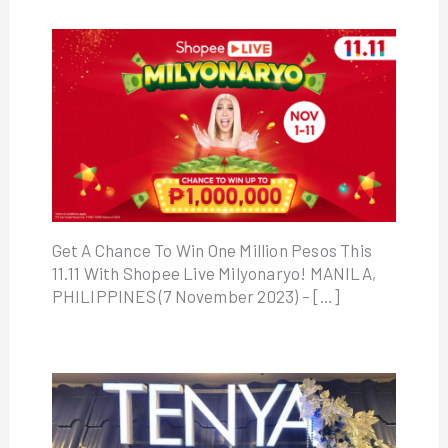
Get A Chance To Win One Million Pesos This
11.11 With Shopee Live Milyonaryo! MANILA,
PHILIPPINES (7 November 2023) – […]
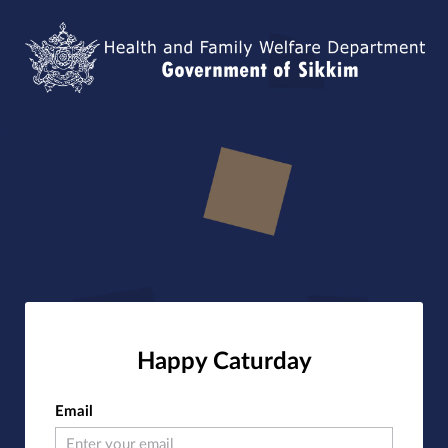
Happy Caturday
Email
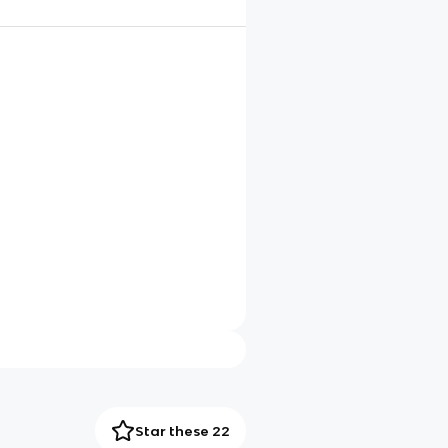
Star these 22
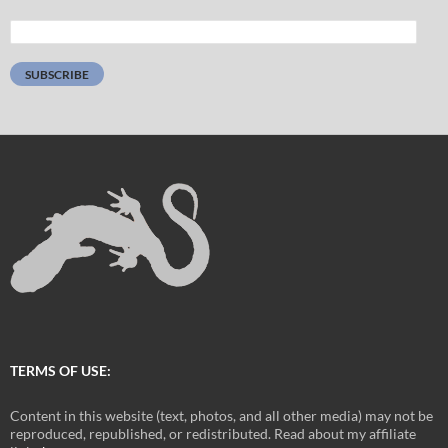
Email
Address:
SUBSCRIBE
TERMS OF USE:
Content in this website (text, photos, and all other media) may not be
reproduced, republished, or redistributed. Read about my affiliate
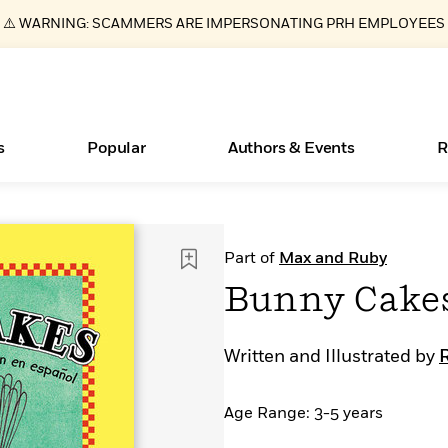
⚠️ WARNING: SCAMMERS ARE IMPERSONATING PRH EMPLOYEES
s
Popular
Authors & Events
R
New Releases
What Type of Reader Is Your Child? Take the
Join Our Authors for Upcoming Ev
10 Audiobook Originals You Need T
American Classic Literature Ev
Part of
Max and Ruby
Quiz!
Should Read
Learn More
>
Learn More
Learn More
>
>
Bunny Cakes
Learn More
>
Read More
>
Written and Illustrated by
Age Range: 3-5 years
ear
Essays, and Interviews
Books Bans Are on the Rise in America
>
Learn More
>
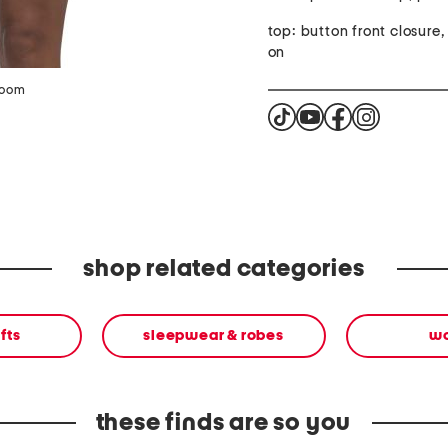
top: button front closure, 
on
zoom
shop related categories
fts
sleepwear & robes
w
these finds are so you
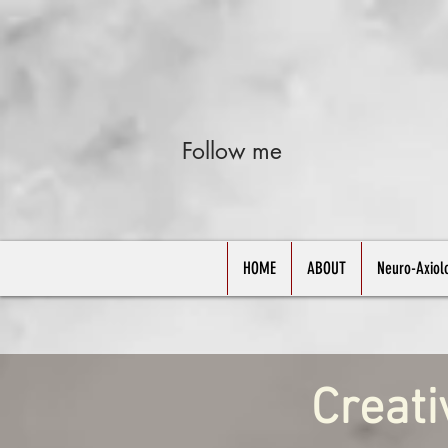
Follow me
HOME
ABOUT
Neuro-Axiol
Creati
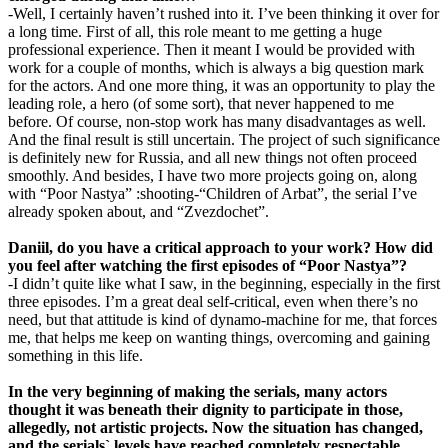
-Well, I certainly haven’t rushed into it. I’ve been thinking it over for
a long time. First of all, this role meant to me getting a huge
professional experience. Then it meant I would be provided with
work for a couple of months, which is always a big question mark
for the actors. And one more thing, it was an opportunity to play the
leading role, a hero (of some sort), that never happened to me
before. Of course, non-stop work has many disadvantages as well.
And the final result is still uncertain. The project of such significance
is definitely new for Russia, and all new things not often proceed
smoothly. And besides, I have two more projects going on, along
with “Poor Nastya” :shooting-“Children of Arbat”, the serial I’ve
already spoken about, and “Zvezdochet”.
Daniil, do you have a critical approach to your work? How did
you feel after watching the first episodes of “Poor Nastya”?
-I didn’t quite like what I saw, in the beginning, especially in the first
three episodes. I’m a great deal self-critical, even when there’s no
need, but that attitude is kind of dynamo-machine for me, that forces
me, that helps me keep on wanting things, overcoming and gaining
something in this life.
In the very beginning of making the serials, many actors
thought it was beneath their dignity to participate in those,
allegedly, not artistic projects. Now the situation has changed,
and the serials` levels have reached completely respectable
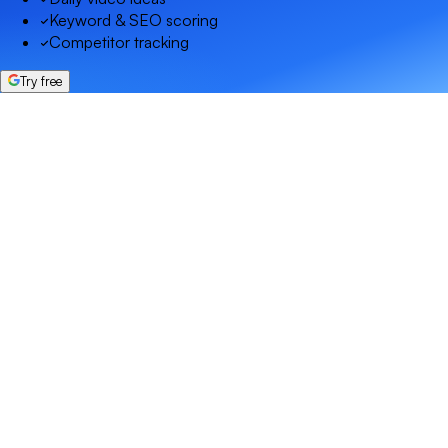
Keyword & SEO scoring
Competitor tracking
Try free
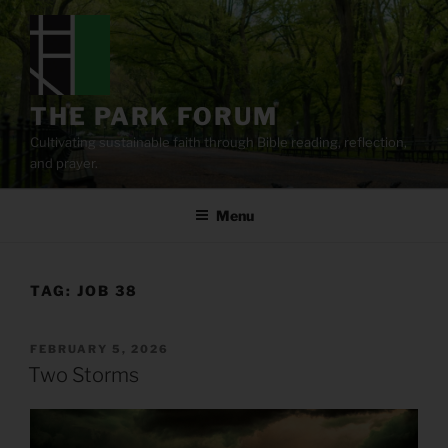
Skip
to
content
THE PARK FORUM
Cultivating sustainable faith through Bible reading, reflection,
and prayer.
Menu
TAG:
JOB 38
POSTED
FEBRUARY 5, 2026
ON
Two Storms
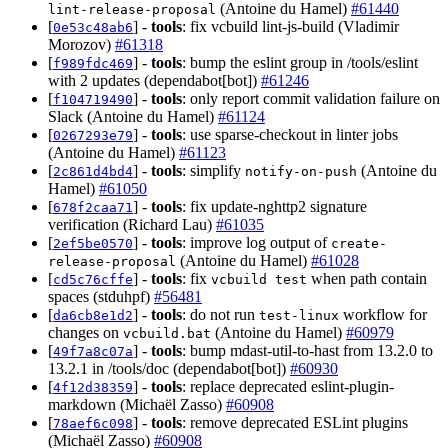
(Antoine du Hamel)
#61440
lint-release-proposal
[
] -
tools
: fix vcbuild lint-js-build (Vladimir
0e53c48ab6
Morozov)
#61318
[
] -
tools
: bump the eslint group in /tools/eslint
f989fdc469
with 2 updates (dependabot[bot])
#61246
[
] -
tools
: only report commit validation failure on
f104719490
Slack (Antoine du Hamel)
#61124
[
] -
tools
: use sparse-checkout in linter jobs
0267293e79
(Antoine du Hamel)
#61123
[
] -
tools
: simplify
(Antoine du
2c861d4bd4
notify-on-push
Hamel)
#61050
[
] -
tools
: fix update-nghttp2 signature
678f2caa71
verification (Richard Lau)
#61035
[
] -
tools
: improve log output of
2ef5be0570
create-
(Antoine du Hamel)
#61028
release-proposal
[
] -
tools
: fix
when path contain
cd5c76cffe
vcbuild test
spaces (stduhpf)
#56481
[
] -
tools
: do not run
workflow for
da6cb8e1d2
test-linux
changes on
(Antoine du Hamel)
#60979
vcbuild.bat
[
] -
tools
: bump mdast-util-to-hast from 13.2.0 to
49f7a8c07a
13.2.1 in /tools/doc (dependabot[bot])
#60930
[
] -
tools
: replace deprecated eslint-plugin-
4f12d38359
markdown (Michaël Zasso)
#60908
[
] -
tools
: remove deprecated ESLint plugins
78aef6c098
(Michaël Zasso)
#60908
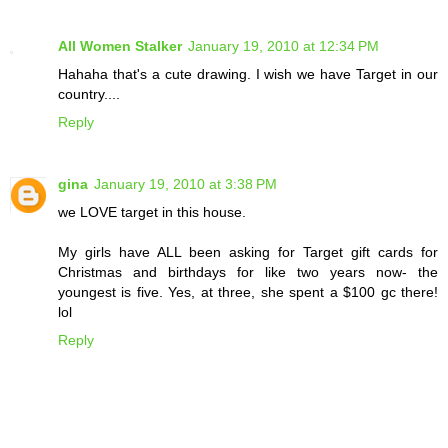
All Women Stalker
January 19, 2010 at 12:34 PM
Hahaha that's a cute drawing. I wish we have Target in our
country....
Reply
gina
January 19, 2010 at 3:38 PM
we LOVE target in this house.
My girls have ALL been asking for Target gift cards for
Christmas and birthdays for like two years now- the
youngest is five. Yes, at three, she spent a $100 gc there!
lol
Reply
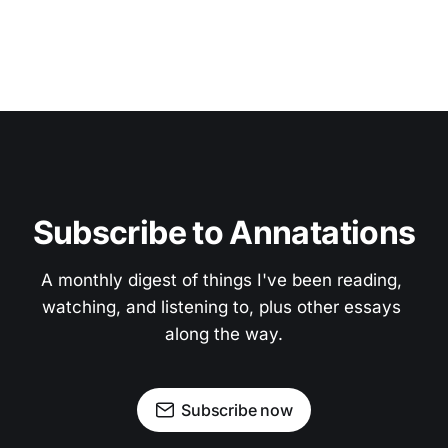
Subscribe to Annatations
A monthly digest of things I've been reading, 
watching, and listening to, plus other essays 
along the way.
Subscribe now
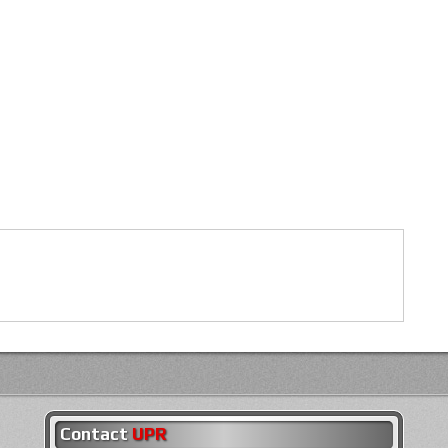
Contact
UPR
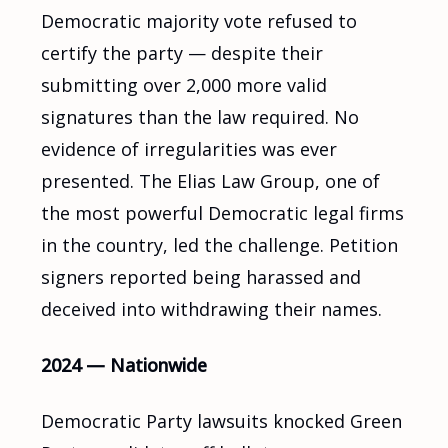
Democratic majority vote refused to
certify the party — despite their
submitting over 2,000 more valid
signatures than the law required. No
evidence of irregularities was ever
presented. The Elias Law Group, one of
the most powerful Democratic legal firms
in the country, led the challenge. Petition
signers reported being harassed and
deceived into withdrawing their names.
2024 — Nationwide
Democratic Party lawsuits knocked Green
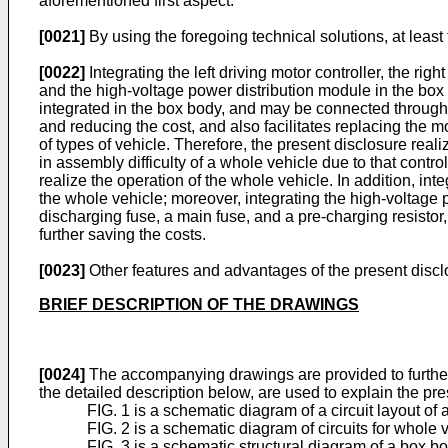
aforementioned first aspect.
[0021]
By using the foregoing technical solutions, at least
[0022]
Integrating the left driving motor controller, the rig
and the high-voltage power distribution module in the bo
integrated in the box body, and may be connected through
and reducing the cost, and also facilitates replacing the 
of types of vehicle. Therefore, the present disclosure reali
in assembly difficulty of a whole vehicle due to that cont
realize the operation of the whole vehicle. In addition, inte
the whole vehicle; moreover, integrating the high-voltage
discharging fuse, a main fuse, and a pre-charging resistor,
further saving the costs.
[0023]
Other features and advantages of the present disclos
BRIEF DESCRIPTION OF THE DRAWINGS
[0024]
The accompanying drawings are provided to further 
the detailed description below, are used to explain the pre
FIG. 1 is a schematic diagram of a circuit layout of
FIG. 2 is a schematic diagram of circuits for whole 
FIG. 3 is a schematic structural diagram of a box bo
━━━━
• What the task requires
In the records above, output the stretch from the line containing "Democratic majority vote refused to" through the line containing "Democratic Party lawsuits knocked Green" as a numbered list, leaving out any blank lines.

• Output for this task
1. Democratic majority vote refused to
2. certify the party — despite their
3. submitting over 2,000 more valid
4. signatures than the law required. No
5. evidence of irregularities was ever
6. presented. The Elias Law Group, one of
7. the most powerful Democratic legal firms
8. in the country, led the challenge. Petition
9. signers reported being harassed and
10. deceived into withdrawing their names.
11. 2024 — Nationwide
12. Democratic Party lawsuits knocked Green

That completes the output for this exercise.